Current versions of the Swift compiler are unable to specialize generic types that are imported from external modules other than the standard library. (In fact, it is not entirely incorrect to say that the standard library works as if it was compiled each time anew as part of every Swift module rather than linked in as an opaque external binary.)

This limitation puts a considerable limit on the raw performance achievable by collection types imported from external modules, especially if they are parameterized with simple, extremely optimizable value types such as Int or even String. Relying on import will incur a 10-200x slowdown when your collection is holding these most basic value types. (The effect is much reduced for reference types, though.)

Without access to the full source code of the collection, the compiler is unable to optimize away abstractions like virtual dispatch tables, function calls and the rest of the fluff we've learned to mostly ignore inside a module. In cross-module generics, even retrieving a single Int will necessarily go through at least one lookup to a virtual table. This is because the code that implements the unspecialized generic also executes for type parameters that contain reference types, whose reference count needs to be maintained.

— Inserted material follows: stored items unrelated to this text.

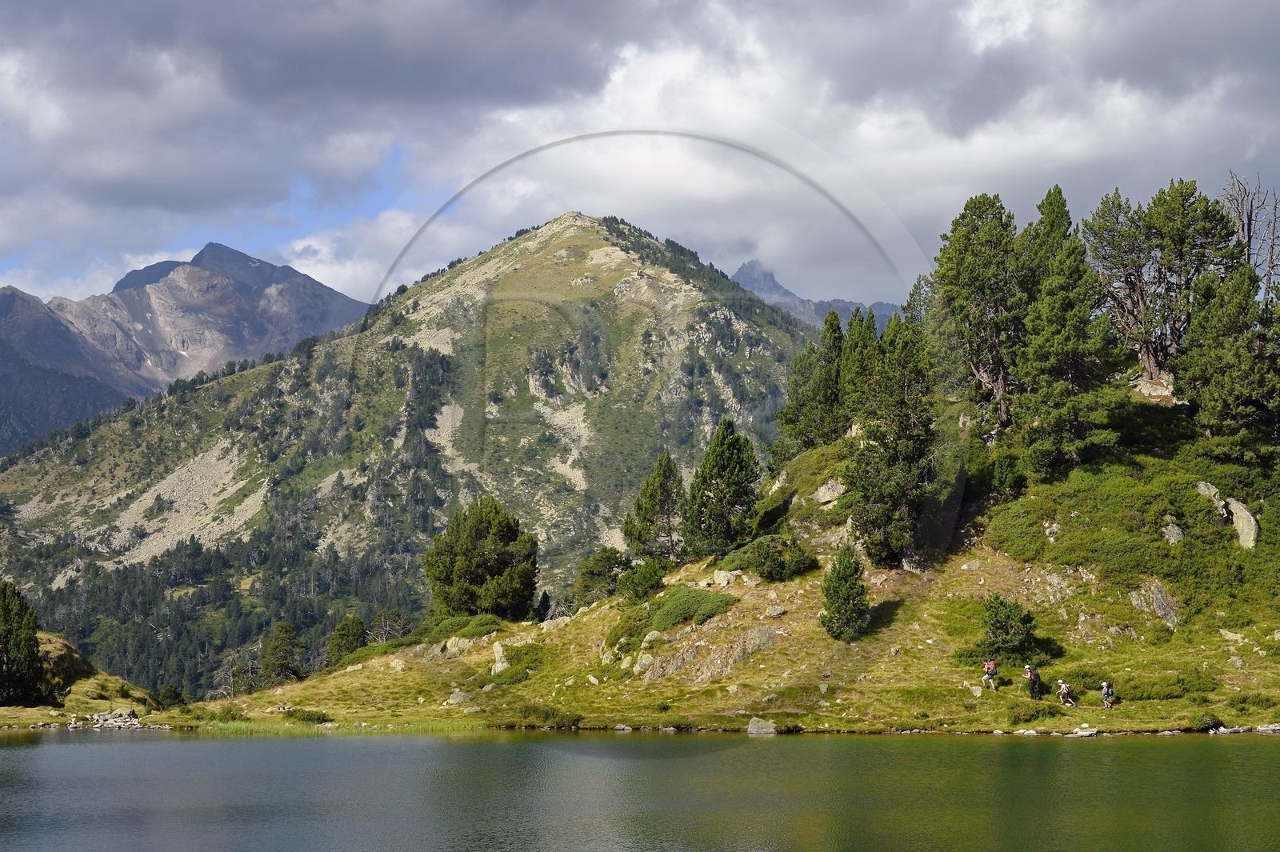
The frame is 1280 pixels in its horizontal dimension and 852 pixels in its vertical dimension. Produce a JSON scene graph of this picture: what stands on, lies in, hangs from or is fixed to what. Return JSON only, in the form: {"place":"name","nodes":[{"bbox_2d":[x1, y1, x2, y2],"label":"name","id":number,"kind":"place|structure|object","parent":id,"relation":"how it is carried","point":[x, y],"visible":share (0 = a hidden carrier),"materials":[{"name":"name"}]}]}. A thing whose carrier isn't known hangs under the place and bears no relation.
{"place":"outdoors","nodes":[
{"label":"outdoors","id":0,"kind":"place"},
{"bbox_2d":[0,628,166,726],"label":"grassy bank","id":1,"kind":"structure","parent":0,"point":[56,646],"materials":[{"name":"green plant"}]},
{"bbox_2d":[0,577,55,707],"label":"tree","id":2,"kind":"object","parent":1,"relation":"on","point":[6,644],"visible":0.99,"materials":[{"name":"plant"}]},
{"bbox_2d":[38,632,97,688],"label":"rock","id":3,"kind":"object","parent":1,"relation":"on","point":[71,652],"visible":0.48,"materials":[{"name":"stone"}]},
{"bbox_2d":[90,707,142,729],"label":"rock pile","id":4,"kind":"object","parent":1,"relation":"on","point":[111,721],"visible":0.81,"materials":[{"name":"stone"}]},
{"bbox_2d":[155,683,185,707],"label":"shrub","id":5,"kind":"object","parent":1,"relation":"on","point":[169,691],"visible":0.87,"materials":[{"name":"green plant"}]},
{"bbox_2d":[0,240,371,454],"label":"mountain","id":6,"kind":"structure","parent":0,"point":[249,259],"materials":[{"name":"grey stone"}]},
{"bbox_2d":[1,213,825,699],"label":"mountain","id":7,"kind":"structure","parent":0,"point":[590,239],"materials":[{"name":"green stone"}]},
{"bbox_2d":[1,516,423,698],"label":"forest","id":8,"kind":"object","parent":7,"relation":"on","point":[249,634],"visible":0.4,"materials":[{"name":"green wood"}]},
{"bbox_2d":[0,727,1279,851],"label":"lake","id":9,"kind":"structure","parent":0,"point":[74,751],"materials":[{"name":"green liquid"}]},
{"bbox_2d":[0,0,1279,311],"label":"sky","id":10,"kind":"structure","parent":0,"point":[980,8],"materials":[{"name":"grey"}]},
{"bbox_2d":[165,360,1279,735],"label":"grassy hillside","id":11,"kind":"structure","parent":0,"point":[740,706],"materials":[{"name":"green plant"}]},
{"bbox_2d":[212,645,253,697],"label":"bare tree","id":12,"kind":"object","parent":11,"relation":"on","point":[231,682],"visible":0.85,"materials":[{"name":"brown"}]},
{"bbox_2d":[260,620,306,685],"label":"pine tree","id":13,"kind":"object","parent":11,"relation":"on","point":[284,630],"visible":0.95,"materials":[{"name":"plant"}]},
{"bbox_2d":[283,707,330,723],"label":"shrub","id":14,"kind":"object","parent":11,"relation":"on","point":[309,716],"visible":0.75,"materials":[{"name":"green plant"}]},
{"bbox_2d":[187,715,490,734],"label":"reed bed","id":15,"kind":"object","parent":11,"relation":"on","point":[279,731],"visible":0.5,"materials":[{"name":"green plant"}]},
{"bbox_2d":[325,613,367,667],"label":"tree","id":16,"kind":"object","parent":11,"relation":"on","point":[344,634],"visible":0.83,"materials":[{"name":"green plant"}]},
{"bbox_2d":[368,608,411,643],"label":"tree","id":17,"kind":"object","parent":11,"relation":"on","point":[384,624],"visible":0.83,"materials":[{"name":"green plant"}]},
{"bbox_2d":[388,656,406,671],"label":"rock","id":18,"kind":"object","parent":11,"relation":"on","point":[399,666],"visible":0.94,"materials":[{"name":"stone"}]},
{"bbox_2d":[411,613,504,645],"label":"shrub","id":19,"kind":"object","parent":11,"relation":"on","point":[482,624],"visible":0.67,"materials":[{"name":"green plant"}]},
{"bbox_2d":[442,635,475,654],"label":"rock","id":20,"kind":"object","parent":11,"relation":"on","point":[454,649],"visible":0.81,"materials":[{"name":"stone"}]},
{"bbox_2d":[446,687,474,704],"label":"rock","id":21,"kind":"object","parent":11,"relation":"on","point":[454,696],"visible":0.89,"materials":[{"name":"grey stone"}]},
{"bbox_2d":[423,495,539,618],"label":"tree","id":22,"kind":"object","parent":11,"relation":"on","point":[479,527],"visible":0.99,"materials":[{"name":"plant"}]},
{"bbox_2d":[488,640,511,675],"label":"rock","id":23,"kind":"object","parent":11,"relation":"on","point":[497,657],"visible":0.7,"materials":[{"name":"stone"}]},
{"bbox_2d":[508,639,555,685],"label":"shrub","id":24,"kind":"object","parent":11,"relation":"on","point":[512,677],"visible":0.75,"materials":[{"name":"green plant"}]},
{"bbox_2d":[534,589,552,621],"label":"conifer tree","id":25,"kind":"object","parent":11,"relation":"on","point":[542,607],"visible":0.81,"materials":[{"name":"green plant"}]},
{"bbox_2d":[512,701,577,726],"label":"shrub","id":26,"kind":"object","parent":11,"relation":"on","point":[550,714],"visible":0.8,"materials":[{"name":"green plant"}]},
{"bbox_2d":[572,546,628,604],"label":"shrub","id":27,"kind":"object","parent":11,"relation":"on","point":[592,572],"visible":0.88,"materials":[{"name":"green plant"}]},
{"bbox_2d":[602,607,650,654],"label":"shrub","id":28,"kind":"object","parent":11,"relation":"on","point":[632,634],"visible":0.7,"materials":[{"name":"green plant"}]},
{"bbox_2d":[616,556,666,602],"label":"shrub","id":29,"kind":"object","parent":11,"relation":"on","point":[640,585],"visible":0.97,"materials":[{"name":"green plant"}]},
{"bbox_2d":[632,651,659,675],"label":"rock","id":30,"kind":"object","parent":11,"relation":"on","point":[647,659],"visible":0.83,"materials":[{"name":"stone"}]},
{"bbox_2d":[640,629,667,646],"label":"rock","id":31,"kind":"object","parent":11,"relation":"on","point":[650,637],"visible":0.77,"materials":[{"name":"stone"}]},
{"bbox_2d":[622,448,686,561],"label":"pine tree","id":32,"kind":"object","parent":11,"relation":"on","point":[650,522],"visible":0.97,"materials":[{"name":"green plant"}]},
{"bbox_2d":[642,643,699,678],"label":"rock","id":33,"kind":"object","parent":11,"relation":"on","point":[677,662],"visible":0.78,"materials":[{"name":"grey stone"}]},
{"bbox_2d":[648,585,739,629],"label":"shrub","id":34,"kind":"object","parent":11,"relation":"on","point":[707,597],"visible":0.78,"materials":[{"name":"green plant"}]},
{"bbox_2d":[639,623,779,681],"label":"rock","id":35,"kind":"object","parent":11,"relation":"on","point":[765,639],"visible":0.86,"materials":[{"name":"grey stone"}]},
{"bbox_2d":[682,415,760,556],"label":"pine tree","id":36,"kind":"object","parent":11,"relation":"on","point":[732,466],"visible":0.99,"materials":[{"name":"plant"}]},
{"bbox_2d":[710,568,739,586],"label":"rock","id":37,"kind":"object","parent":11,"relation":"on","point":[718,580],"visible":0.89,"materials":[{"name":"stone"}]},
{"bbox_2d":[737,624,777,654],"label":"rock","id":38,"kind":"object","parent":11,"relation":"on","point":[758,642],"visible":0.78,"materials":[{"name":"grey stone"}]},
{"bbox_2d":[746,716,776,734],"label":"rock","id":39,"kind":"object","parent":11,"relation":"on","point":[752,726],"visible":0.88,"materials":[{"name":"grey stone"}]},
{"bbox_2d":[732,534,817,579],"label":"shrub","id":40,"kind":"object","parent":11,"relation":"on","point":[790,570],"visible":0.97,"materials":[{"name":"green plant"}]},
{"bbox_2d":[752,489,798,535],"label":"shrub","id":41,"kind":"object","parent":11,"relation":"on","point":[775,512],"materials":[{"name":"green plant"}]},
{"bbox_2d":[765,604,788,617],"label":"rock","id":42,"kind":"object","parent":11,"relation":"on","point":[778,612],"visible":0.96,"materials":[{"name":"grey stone"}]},
{"bbox_2d":[776,308,847,456],"label":"pine tree","id":43,"kind":"object","parent":11,"relation":"on","point":[838,329],"visible":0.82,"materials":[{"name":"plant"}]},
{"bbox_2d":[811,476,846,504],"label":"rock","id":44,"kind":"object","parent":11,"relation":"on","point":[822,490],"visible":0.75,"materials":[{"name":"grey stone"}]},
{"bbox_2d":[819,540,871,641],"label":"pine tree","id":45,"kind":"object","parent":11,"relation":"on","point":[847,592],"visible":0.99,"materials":[{"name":"plant"}]},
{"bbox_2d":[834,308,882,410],"label":"pine tree","id":46,"kind":"object","parent":11,"relation":"on","point":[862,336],"visible":0.38,"materials":[{"name":"plant"}]},
{"bbox_2d":[845,311,937,567],"label":"pine tree","id":47,"kind":"object","parent":11,"relation":"on","point":[898,490],"visible":0.97,"materials":[{"name":"plant"}]},
{"bbox_2d":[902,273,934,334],"label":"tree","id":48,"kind":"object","parent":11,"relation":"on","point":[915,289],"visible":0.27,"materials":[{"name":"green plant"}]},
{"bbox_2d":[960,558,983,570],"label":"rock","id":49,"kind":"object","parent":11,"relation":"on","point":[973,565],"visible":0.96,"materials":[{"name":"grey stone"}]},
{"bbox_2d":[964,681,983,695],"label":"rock","id":50,"kind":"object","parent":11,"relation":"on","point":[978,694],"visible":0.94,"materials":[{"name":"white stone"}]},
{"bbox_2d":[930,193,1026,434],"label":"pine tree","id":51,"kind":"object","parent":11,"relation":"on","point":[960,264],"visible":0.87,"materials":[{"name":"green plant"}]},
{"bbox_2d":[981,656,998,690],"label":"person","id":52,"kind":"object","parent":11,"relation":"on","point":[990,664],"visible":0.98},
{"bbox_2d":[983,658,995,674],"label":"backpack","id":53,"kind":"object","parent":52,"relation":"attached to","point":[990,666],"visible":0.81,"materials":[{"name":"fabric"}]},
{"bbox_2d":[974,592,1039,662],"label":"shrub","id":54,"kind":"object","parent":11,"relation":"on","point":[998,622],"visible":0.98,"materials":[{"name":"green plant"}]},
{"bbox_2d":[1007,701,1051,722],"label":"shrub","id":55,"kind":"object","parent":11,"relation":"on","point":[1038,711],"visible":0.91,"materials":[{"name":"green plant"}]},
{"bbox_2d":[1024,664,1041,699],"label":"person","id":56,"kind":"object","parent":11,"relation":"on","point":[1033,677],"visible":0.96},
{"bbox_2d":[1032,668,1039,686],"label":"backpack","id":57,"kind":"object","parent":56,"relation":"attached to","point":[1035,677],"visible":0.81,"materials":[{"name":"black fabric"}]},
{"bbox_2d":[1042,520,1060,542],"label":"rock","id":58,"kind":"object","parent":11,"relation":"on","point":[1055,525],"visible":0.84,"materials":[{"name":"grey stone"}]},
{"bbox_2d":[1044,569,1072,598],"label":"rock","id":59,"kind":"object","parent":11,"relation":"on","point":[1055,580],"visible":0.86,"materials":[{"name":"grey stone"}]},
{"bbox_2d":[1013,184,1116,477],"label":"pine tree","id":60,"kind":"object","parent":11,"relation":"on","point":[1055,356],"visible":0.96,"materials":[{"name":"plant"}]},
{"bbox_2d":[1056,679,1076,706],"label":"person","id":61,"kind":"object","parent":11,"relation":"on","point":[1066,691],"visible":0.99},
{"bbox_2d":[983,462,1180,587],"label":"shrub","id":62,"kind":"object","parent":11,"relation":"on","point":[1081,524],"visible":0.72,"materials":[{"name":"green plant"}]},
{"bbox_2d":[1071,724,1098,736],"label":"rock","id":63,"kind":"object","parent":11,"relation":"on","point":[1083,734],"visible":0.92,"materials":[{"name":"white stone"}]},
{"bbox_2d":[1100,680,1115,707],"label":"person","id":64,"kind":"object","parent":11,"relation":"on","point":[1108,694],"visible":0.98},
{"bbox_2d":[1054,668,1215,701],"label":"shrub","id":65,"kind":"object","parent":11,"relation":"on","point":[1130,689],"visible":0.66,"materials":[{"name":"green plant"}]},
{"bbox_2d":[1131,372,1178,403],"label":"rock","id":66,"kind":"object","parent":11,"relation":"on","point":[1143,386],"visible":0.54,"materials":[{"name":"stone"}]},
{"bbox_2d":[1131,577,1180,626],"label":"rock","id":67,"kind":"object","parent":11,"relation":"on","point":[1161,599],"visible":0.78,"materials":[{"name":"grey stone"}]},
{"bbox_2d":[1082,178,1236,394],"label":"pine tree","id":68,"kind":"object","parent":11,"relation":"on","point":[1148,356],"visible":0.85,"materials":[{"name":"green plant"}]},
{"bbox_2d":[1160,521,1184,543],"label":"rock","id":69,"kind":"object","parent":11,"relation":"on","point":[1173,538],"visible":0.82,"materials":[{"name":"grey stone"}]},
{"bbox_2d":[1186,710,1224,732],"label":"shrub","id":70,"kind":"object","parent":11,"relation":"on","point":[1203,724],"visible":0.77,"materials":[{"name":"green plant"}]},
{"bbox_2d":[1196,480,1224,511],"label":"rock","id":71,"kind":"object","parent":11,"relation":"on","point":[1201,486],"visible":0.6,"materials":[{"name":"grey stone"}]},
{"bbox_2d":[1205,724,1251,734],"label":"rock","id":72,"kind":"object","parent":11,"relation":"on","point":[1223,729],"visible":0.87,"materials":[{"name":"grey stone"}]},
{"bbox_2d":[1178,261,1279,454],"label":"pine tree","id":73,"kind":"object","parent":11,"relation":"on","point":[1214,386],"visible":0.99,"materials":[{"name":"plant"}]},
{"bbox_2d":[1218,628,1245,643],"label":"rock","id":74,"kind":"object","parent":11,"relation":"on","point":[1234,637],"visible":0.91,"materials":[{"name":"stone"}]},
{"bbox_2d":[1225,497,1259,549],"label":"rock","id":75,"kind":"object","parent":11,"relation":"on","point":[1238,515],"visible":0.74,"materials":[{"name":"grey stone"}]},
{"bbox_2d":[1220,168,1279,299],"label":"bare tree","id":76,"kind":"object","parent":11,"relation":"on","point":[1243,224],"visible":0.66,"materials":[{"name":"brown"}]},
{"bbox_2d":[1254,721,1279,733],"label":"rock","id":77,"kind":"object","parent":11,"relation":"on","point":[1261,729],"visible":0.97,"materials":[{"name":"grey stone"}]},
{"bbox_2d":[728,259,902,338],"label":"distant mountain","id":78,"kind":"structure","parent":0,"point":[745,269],"materials":[{"name":"grey stone"}]}
]}

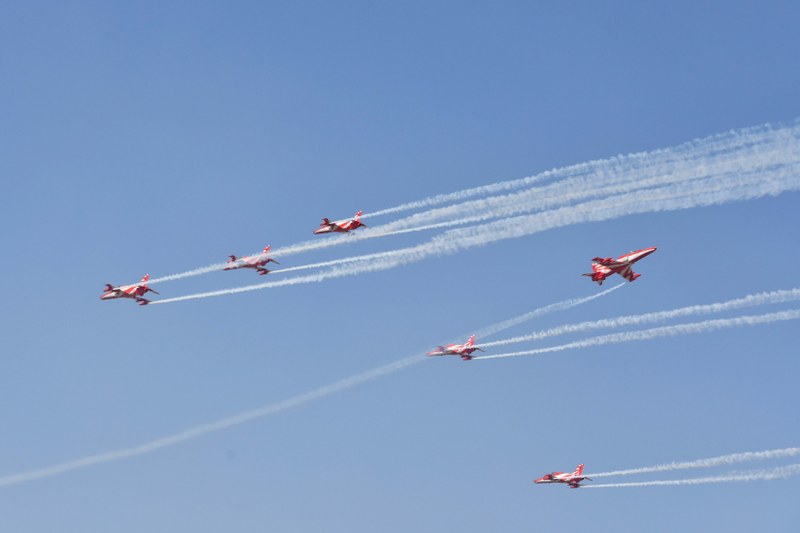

If raw performance is essential, currently the only way out of this pit is to put the collection's code inside your module. (Other than hacking stdlib to include these extra types, of course -- but that is a bad idea for a thousand obvious reasons.) However, having each module maintain its own set of collections would smell horrible, plus it would make it hard or impossible to transfer collection instances across module boundaries. Plus, if this strategy would be used across many modules, it would lead to a C++ templates-style (or worse) code explosion. A better (but still rather unsatisfactory) workaround is to compile the collection code with the single module that benefits most from specialization. The rest of the modules will still have access to it, if in a much slower way.

The Swift compiler team has plans to address this issue in future compiler versions, e.g., by allowing library authors to manually specialize generics for a predetermined set of type parameters.